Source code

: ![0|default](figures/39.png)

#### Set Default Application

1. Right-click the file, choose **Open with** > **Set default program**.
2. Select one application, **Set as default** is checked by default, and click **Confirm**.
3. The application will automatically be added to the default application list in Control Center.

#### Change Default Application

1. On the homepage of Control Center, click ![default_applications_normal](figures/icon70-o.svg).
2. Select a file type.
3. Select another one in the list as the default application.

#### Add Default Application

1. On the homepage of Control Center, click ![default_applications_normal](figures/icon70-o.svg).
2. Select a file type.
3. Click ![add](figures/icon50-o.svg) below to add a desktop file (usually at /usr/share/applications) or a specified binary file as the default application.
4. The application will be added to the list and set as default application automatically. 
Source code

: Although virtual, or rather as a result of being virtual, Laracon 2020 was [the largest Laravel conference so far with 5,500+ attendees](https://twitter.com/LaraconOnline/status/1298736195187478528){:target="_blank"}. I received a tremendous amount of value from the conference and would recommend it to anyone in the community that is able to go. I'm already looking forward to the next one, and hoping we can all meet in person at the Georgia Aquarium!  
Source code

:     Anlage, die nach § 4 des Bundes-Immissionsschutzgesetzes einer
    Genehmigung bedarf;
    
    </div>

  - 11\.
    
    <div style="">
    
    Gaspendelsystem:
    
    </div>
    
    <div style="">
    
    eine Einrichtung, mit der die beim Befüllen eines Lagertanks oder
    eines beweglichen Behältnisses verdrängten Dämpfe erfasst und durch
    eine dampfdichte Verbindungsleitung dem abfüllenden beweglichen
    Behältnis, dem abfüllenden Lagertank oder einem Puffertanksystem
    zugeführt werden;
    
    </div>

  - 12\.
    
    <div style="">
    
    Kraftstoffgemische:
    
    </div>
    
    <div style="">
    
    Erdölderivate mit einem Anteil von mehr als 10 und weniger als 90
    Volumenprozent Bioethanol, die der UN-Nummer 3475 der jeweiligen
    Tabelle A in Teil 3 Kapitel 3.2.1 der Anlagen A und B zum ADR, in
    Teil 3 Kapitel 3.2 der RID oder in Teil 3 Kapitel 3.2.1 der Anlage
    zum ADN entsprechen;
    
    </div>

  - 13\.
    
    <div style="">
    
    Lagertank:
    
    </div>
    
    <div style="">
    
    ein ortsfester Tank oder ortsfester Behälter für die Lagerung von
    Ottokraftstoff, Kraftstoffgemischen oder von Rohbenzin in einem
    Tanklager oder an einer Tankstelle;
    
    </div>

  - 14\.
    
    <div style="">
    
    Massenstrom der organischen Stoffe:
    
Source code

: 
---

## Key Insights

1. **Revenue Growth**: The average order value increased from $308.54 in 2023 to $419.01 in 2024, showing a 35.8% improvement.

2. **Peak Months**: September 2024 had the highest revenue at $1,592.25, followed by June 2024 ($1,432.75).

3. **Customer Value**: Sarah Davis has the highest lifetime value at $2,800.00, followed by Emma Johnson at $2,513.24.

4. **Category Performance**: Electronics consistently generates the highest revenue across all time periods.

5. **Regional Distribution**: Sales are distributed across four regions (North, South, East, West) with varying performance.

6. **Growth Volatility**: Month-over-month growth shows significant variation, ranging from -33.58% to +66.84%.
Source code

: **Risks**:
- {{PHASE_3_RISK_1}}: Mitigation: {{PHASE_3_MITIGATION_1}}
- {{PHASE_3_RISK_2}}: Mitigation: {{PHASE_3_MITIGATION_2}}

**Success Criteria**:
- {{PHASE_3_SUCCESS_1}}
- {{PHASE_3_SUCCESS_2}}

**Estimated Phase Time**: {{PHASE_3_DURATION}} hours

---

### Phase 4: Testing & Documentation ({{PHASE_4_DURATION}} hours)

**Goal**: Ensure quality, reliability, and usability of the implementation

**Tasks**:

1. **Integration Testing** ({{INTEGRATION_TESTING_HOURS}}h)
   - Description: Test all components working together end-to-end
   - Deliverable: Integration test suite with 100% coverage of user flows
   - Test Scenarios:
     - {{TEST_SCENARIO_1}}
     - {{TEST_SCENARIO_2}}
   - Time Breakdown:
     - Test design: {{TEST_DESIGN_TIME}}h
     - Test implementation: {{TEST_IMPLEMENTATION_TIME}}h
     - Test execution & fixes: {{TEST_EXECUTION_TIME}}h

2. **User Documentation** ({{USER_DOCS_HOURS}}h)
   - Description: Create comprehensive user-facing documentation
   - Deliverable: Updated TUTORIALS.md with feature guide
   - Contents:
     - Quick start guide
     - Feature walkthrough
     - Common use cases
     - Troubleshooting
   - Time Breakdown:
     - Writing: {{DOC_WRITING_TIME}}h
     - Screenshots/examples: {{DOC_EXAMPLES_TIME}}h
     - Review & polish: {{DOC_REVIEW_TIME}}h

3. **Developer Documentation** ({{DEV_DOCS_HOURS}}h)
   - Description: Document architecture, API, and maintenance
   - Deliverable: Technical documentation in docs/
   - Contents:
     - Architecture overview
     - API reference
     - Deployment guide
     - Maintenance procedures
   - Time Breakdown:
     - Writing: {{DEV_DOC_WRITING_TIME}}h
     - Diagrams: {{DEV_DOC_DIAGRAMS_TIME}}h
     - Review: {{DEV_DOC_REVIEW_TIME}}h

------------------------------------------------

- _Task brief_: Tally the lines in the entries above that contain the word "Writing" and give only that number.

- _Result for this exercise_: 2